La fibre optique ne peut pas raccorder chaque foyer, car son installation coûte trop cher. Des scientifiques de France et d’Afrique du Sud ont expérimenté une autre piste sur un campus à Johannesbourg. Leur signal lumineux a résisté au vent comme à la chaleur sans altération du contenu transmis.

Source : Wits University Les télécoms s’intéressent depuis longtemps à l’acheminement d’informations par voie lumineuse. Cette solution remplace le câblage et peut épargner plusieurs mois de chantier.
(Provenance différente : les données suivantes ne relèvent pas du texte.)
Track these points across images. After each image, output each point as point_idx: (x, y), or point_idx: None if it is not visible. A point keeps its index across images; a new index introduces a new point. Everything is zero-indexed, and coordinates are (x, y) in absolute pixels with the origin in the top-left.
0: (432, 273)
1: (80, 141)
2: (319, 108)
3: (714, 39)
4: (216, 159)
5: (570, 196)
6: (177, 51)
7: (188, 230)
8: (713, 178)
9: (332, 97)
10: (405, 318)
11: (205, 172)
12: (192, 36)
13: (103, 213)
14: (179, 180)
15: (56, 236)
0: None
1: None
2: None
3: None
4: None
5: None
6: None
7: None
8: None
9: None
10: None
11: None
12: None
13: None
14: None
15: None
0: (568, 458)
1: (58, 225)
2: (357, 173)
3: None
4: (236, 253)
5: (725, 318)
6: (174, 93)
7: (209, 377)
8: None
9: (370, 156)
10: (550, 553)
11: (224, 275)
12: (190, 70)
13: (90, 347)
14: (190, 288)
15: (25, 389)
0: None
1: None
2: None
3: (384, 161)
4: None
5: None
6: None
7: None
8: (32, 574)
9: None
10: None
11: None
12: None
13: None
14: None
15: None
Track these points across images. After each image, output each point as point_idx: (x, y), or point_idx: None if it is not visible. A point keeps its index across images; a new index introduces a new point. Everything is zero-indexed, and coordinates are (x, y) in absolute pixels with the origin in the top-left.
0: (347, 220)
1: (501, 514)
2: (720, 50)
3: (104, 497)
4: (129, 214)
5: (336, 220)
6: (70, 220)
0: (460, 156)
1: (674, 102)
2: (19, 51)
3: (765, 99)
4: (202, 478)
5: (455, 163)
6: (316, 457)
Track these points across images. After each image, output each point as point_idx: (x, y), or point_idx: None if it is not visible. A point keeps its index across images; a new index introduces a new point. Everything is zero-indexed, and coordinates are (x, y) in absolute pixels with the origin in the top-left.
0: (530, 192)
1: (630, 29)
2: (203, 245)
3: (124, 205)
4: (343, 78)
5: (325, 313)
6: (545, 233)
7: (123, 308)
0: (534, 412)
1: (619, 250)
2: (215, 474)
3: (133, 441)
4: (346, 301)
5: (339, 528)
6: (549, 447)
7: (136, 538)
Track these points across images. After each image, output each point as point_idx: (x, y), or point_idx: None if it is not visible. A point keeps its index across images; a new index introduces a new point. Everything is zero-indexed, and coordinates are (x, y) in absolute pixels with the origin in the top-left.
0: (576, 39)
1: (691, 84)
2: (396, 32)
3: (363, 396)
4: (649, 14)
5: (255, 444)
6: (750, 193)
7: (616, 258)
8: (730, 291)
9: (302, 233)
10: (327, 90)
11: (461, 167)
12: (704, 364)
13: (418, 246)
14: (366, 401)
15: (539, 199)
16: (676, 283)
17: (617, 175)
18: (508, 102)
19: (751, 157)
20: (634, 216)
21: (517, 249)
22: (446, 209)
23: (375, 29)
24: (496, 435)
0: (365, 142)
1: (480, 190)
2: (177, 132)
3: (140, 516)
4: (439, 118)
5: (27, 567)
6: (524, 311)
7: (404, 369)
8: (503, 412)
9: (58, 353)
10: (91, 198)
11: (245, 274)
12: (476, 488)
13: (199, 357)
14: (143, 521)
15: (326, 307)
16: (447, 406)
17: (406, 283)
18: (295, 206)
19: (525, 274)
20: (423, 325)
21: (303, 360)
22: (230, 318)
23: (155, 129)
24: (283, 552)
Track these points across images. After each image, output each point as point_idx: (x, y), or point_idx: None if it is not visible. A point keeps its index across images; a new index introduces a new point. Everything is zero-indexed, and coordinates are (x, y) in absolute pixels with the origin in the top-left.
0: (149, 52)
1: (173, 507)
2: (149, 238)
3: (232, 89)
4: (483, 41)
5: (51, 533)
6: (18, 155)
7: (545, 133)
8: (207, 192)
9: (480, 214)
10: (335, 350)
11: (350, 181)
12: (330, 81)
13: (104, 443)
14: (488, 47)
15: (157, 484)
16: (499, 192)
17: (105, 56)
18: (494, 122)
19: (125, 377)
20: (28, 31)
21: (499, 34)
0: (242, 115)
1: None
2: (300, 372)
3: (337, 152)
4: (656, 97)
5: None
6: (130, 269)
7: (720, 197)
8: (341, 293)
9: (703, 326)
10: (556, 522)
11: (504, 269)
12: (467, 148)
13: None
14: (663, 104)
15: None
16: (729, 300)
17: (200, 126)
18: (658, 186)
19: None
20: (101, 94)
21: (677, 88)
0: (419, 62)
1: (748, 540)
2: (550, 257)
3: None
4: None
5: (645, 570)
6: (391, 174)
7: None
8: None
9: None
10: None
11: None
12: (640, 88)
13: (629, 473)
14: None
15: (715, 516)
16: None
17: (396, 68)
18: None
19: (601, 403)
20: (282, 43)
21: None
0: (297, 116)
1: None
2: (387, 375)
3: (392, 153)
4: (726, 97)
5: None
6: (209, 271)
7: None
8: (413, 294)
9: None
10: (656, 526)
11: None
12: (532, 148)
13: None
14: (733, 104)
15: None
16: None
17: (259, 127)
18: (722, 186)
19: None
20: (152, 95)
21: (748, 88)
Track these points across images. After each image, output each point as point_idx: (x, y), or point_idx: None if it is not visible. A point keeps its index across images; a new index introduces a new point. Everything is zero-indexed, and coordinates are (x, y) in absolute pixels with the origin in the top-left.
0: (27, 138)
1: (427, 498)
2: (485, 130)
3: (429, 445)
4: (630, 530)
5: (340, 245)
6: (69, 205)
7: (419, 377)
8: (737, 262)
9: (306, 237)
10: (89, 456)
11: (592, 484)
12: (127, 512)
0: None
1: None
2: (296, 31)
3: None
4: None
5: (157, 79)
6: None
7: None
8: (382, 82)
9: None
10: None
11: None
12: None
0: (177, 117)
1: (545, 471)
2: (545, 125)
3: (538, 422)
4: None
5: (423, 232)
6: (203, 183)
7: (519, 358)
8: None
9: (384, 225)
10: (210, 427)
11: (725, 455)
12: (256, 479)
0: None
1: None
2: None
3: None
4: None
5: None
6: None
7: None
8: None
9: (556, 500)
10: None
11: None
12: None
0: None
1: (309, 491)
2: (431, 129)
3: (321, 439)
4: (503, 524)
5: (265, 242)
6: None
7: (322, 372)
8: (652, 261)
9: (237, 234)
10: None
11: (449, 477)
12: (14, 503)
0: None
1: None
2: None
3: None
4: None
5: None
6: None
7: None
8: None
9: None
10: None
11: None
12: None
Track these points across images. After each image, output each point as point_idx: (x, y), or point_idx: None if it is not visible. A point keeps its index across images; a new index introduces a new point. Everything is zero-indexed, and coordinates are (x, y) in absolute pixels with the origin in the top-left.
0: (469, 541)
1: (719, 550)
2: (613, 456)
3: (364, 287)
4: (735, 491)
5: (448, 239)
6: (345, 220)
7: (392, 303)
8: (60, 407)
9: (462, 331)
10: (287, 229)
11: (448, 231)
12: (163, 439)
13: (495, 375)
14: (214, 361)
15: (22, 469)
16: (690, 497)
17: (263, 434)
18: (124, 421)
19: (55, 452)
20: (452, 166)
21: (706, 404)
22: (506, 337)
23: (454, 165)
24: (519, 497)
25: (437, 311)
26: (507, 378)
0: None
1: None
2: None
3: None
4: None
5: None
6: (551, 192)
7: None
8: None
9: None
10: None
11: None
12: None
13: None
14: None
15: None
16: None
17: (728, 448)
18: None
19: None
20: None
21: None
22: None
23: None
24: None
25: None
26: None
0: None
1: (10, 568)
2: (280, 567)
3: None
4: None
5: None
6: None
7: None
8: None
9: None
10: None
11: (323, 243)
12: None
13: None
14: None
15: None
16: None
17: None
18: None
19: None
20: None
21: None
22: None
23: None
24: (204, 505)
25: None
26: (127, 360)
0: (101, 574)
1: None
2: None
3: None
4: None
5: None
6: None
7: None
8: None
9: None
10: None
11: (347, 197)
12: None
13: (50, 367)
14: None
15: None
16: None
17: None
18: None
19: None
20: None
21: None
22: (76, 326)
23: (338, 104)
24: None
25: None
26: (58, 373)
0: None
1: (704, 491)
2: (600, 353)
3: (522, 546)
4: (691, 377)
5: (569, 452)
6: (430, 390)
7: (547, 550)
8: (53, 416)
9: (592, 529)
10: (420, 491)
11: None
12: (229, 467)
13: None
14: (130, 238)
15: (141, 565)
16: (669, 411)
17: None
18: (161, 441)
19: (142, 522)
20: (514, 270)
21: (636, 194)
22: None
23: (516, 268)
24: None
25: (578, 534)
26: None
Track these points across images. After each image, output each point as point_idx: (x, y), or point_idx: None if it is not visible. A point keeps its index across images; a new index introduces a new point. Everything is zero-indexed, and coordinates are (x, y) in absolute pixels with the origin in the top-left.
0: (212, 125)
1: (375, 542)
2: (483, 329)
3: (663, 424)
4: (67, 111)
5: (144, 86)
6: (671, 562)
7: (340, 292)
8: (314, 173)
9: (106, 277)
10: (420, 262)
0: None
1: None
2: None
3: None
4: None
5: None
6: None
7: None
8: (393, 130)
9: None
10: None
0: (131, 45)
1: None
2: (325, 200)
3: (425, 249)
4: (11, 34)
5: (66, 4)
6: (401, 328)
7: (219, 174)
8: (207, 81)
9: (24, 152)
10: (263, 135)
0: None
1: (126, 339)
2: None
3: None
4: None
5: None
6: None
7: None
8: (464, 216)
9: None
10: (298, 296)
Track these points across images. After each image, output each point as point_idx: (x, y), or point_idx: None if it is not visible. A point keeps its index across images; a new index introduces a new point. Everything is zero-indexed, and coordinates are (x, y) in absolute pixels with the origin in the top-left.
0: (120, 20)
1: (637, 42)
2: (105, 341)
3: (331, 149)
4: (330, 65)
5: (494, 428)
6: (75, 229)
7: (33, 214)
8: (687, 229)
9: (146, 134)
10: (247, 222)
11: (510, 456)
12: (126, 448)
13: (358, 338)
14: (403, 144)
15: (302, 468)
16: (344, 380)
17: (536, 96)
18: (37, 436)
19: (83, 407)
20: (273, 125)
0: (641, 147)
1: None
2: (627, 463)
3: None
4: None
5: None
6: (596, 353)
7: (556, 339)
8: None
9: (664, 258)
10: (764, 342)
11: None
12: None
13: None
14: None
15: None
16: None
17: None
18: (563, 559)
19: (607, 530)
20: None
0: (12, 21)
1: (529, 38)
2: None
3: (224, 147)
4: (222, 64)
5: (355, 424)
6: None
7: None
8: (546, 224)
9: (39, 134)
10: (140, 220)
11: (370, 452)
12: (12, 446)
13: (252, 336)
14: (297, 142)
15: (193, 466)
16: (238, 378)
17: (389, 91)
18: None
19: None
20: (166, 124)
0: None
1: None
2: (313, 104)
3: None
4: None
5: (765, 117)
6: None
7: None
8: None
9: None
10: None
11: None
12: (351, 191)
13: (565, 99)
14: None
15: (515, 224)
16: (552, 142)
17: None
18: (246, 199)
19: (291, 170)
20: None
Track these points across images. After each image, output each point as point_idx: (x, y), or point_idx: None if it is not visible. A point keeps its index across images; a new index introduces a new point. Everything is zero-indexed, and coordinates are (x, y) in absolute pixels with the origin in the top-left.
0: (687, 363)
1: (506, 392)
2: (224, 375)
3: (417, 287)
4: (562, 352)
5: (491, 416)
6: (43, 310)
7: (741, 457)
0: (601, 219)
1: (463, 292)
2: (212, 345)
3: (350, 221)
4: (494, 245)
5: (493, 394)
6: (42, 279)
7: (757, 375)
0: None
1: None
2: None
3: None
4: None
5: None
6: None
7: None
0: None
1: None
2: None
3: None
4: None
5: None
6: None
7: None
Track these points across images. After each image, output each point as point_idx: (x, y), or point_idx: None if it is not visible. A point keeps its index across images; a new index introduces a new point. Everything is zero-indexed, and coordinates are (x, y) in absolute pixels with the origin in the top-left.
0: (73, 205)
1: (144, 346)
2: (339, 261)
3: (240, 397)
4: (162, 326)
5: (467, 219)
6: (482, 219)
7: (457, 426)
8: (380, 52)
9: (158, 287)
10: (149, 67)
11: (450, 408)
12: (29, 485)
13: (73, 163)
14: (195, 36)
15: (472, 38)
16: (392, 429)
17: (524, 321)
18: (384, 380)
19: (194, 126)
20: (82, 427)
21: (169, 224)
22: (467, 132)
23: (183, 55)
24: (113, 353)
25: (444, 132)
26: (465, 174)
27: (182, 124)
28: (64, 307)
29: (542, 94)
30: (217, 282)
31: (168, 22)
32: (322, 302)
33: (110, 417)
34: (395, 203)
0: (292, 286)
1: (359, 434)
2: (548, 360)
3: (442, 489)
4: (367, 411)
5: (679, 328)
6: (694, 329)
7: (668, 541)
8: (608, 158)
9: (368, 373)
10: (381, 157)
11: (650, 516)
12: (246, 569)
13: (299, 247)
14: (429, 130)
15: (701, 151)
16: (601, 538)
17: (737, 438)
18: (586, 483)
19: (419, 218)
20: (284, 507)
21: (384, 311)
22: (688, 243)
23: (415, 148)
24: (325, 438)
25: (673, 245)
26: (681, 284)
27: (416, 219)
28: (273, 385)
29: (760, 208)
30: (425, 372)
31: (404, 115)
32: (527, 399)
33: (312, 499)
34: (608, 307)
Depuis la Terre, des scientifiques chinois ont déjà envoyé 120 gigabits par seconde vers un appareil placé en orbite.

Mais les perturbations atmosphériques compliquent la méthode. Température, vent et écarts de pression distordent le signal jusqu’à détériorer les informations transportées. Les systèmes actuels compensent ces distorsions au moment où elles surviennent.

Une opération particulièrement coûteuse. Dans les territoires peu couverts, les professionnels se rabattent donc sur les satellites, tandis que SpaceX ambitionne une desserte planétaire avec la deuxième génération de ses appareils Starlink. Au Witwatersrand, en Afrique du Sud, une équipe de physiciens associée à des collègues bordelais a choisi l’approche inverse.

Son objectif consiste à immuniser la transmission contre les turbulences plutôt qu’à corriger leurs effets ensuite. Les skyrmions optiques protègent les données face aux perturbations atmosphériques Ici, le codage ne dépend ni de la teinte ni de la puissance du rayon. Il repose sur sa topologie.

L’article paru dans Science Advances présente des structures baptisées skyrmions optiques, dont l’identité subsiste après un parcours désordonné. Andrew Forbes dirige le laboratoire de lumière structurée de Wits. Pour expliquer le fonctionnement, il prend l’exemple d’une tasse et d’un beignet.

Même déformés, chacun garde un seul trou. Le test a relié deux édifices du campus de Wits, à Johannesbourg, séparés de 270 mètres à l’extérieur. Trois campagnes de relevés ont eu lieu le matin, à midi et en fin d’après-midi, afin de couvrir différents degrés d’agitation atmosphérique.

À destination, le signal ne ressemblait plus à celui du départ. Malgré cela, les informations demeuraient intactes à plus de 98 %, puis à 86 % sous les conditions les plus difficiles. Aucun dispositif correctif n’a servi avant ou après la transmission. Cade Peters, premier auteur des recherches, insiste sur la transition entre un essai en laboratoire et une communication réelle.

Les applications visées concernent d’abord les transmissions dans l’espace, où installer une liaison filaire demeure impossible. S’ajoutent les échanges entre satellites et la connexion des zones rurales. À ce stade, aucune garantie n’existe encore sur l’efficacité de cette méthode à plusieurs dizaines de kilomètres.